Overactivation of glutamate receptors mediates neuronal death in several acute and chronic neurodegenerative diseases. The intracellular processes underlying this form of death, however, remain poorly understood. Depending on the severity of insult, N-methyl-D-aspartate (NMDA) receptor activation induces either apoptosis or necrosis. Cysteine proteases related to interleukin-1beta-converting enzyme (ICE), recently termed caspases, appear necessary for neuronal apoptosis in vivo and in vitro. To determine whether caspases play a role in NMDA-induced apoptosis, we used two functionally distinct approaches to decrease substrate cleavage by caspases. One is a novel peptide (V-ICEinh) that contains the caspase catalytic site and acts as a pseudoenzyme that binds caspase substrates and prevents their cleavage.

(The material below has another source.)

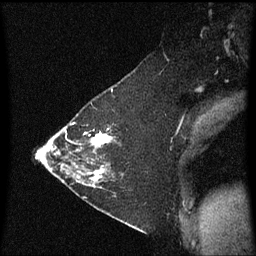
Breast MRI (dynamic contrast-enhanced), one sagittal slice. Position 41 of 60 along the scan axis. Dynamic contrast-enhanced series, image 2 of 3 at this slice position (ordered by acquisition). 1.5 T. TE 4.2 ms, TR 8.4 ms. 2 mm slice thickness. 256 × 256 image matrix, field of view 200 × 200 mm. Female patient, age 36 years. Case-level facts recorded for this patient, not image findings: setting: breast cancer imaged before/during neoadjuvant chemotherapy; receptor status: HR-positive, HER2-negative.
Annotated regions visible in this slice (semi-automatic segmentation, software-assisted and operator-edited):
- analysis volume of interest (the breast-tissue region the enhancement analysis was run in; not a lesion): box from (x=72, y=116) to (x=123, y=187) px
- tumour enhancement mask (voxels above the 70 % enhancement threshold inside the analysis volume of interest): (x=76, y=132)–(x=113, y=183)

The other is a pseudosubstrate peptide (Z-VAD x fmk) that inhibits caspase activity. Pretreatment with either V-ICEinh or Z-VAD-fmk protects cerebrocortical neurons from NMDA-induced apoptosis, suggesting a role for caspases in NMDA-induced apoptosis. To explore the signaling pathways involved, we looked at the effects of NMDA receptor activation on Ca2+ influx, production of reactive oxygen species (ROS), mitochondrial membrane potential, and lipid peroxidation. Neither NMDA-induced Ca2+ influx nor the initial collapse of mitochondrial membrane potential could be prevented by pretreatment with V-ICEinh or Z-VAD x fmk. In contrast, ROS formation and lipid peroxidation were completely blocked by both V-ICEinh and Z-VAD x fmk. Taken together, our results suggest that Ca2+ influx and mitochondrial depolarization occur upstream from caspase activation, whereas ROS formation and lipid peroxidation may be downstream events in the cascade leading to cortical neuronal apoptosis.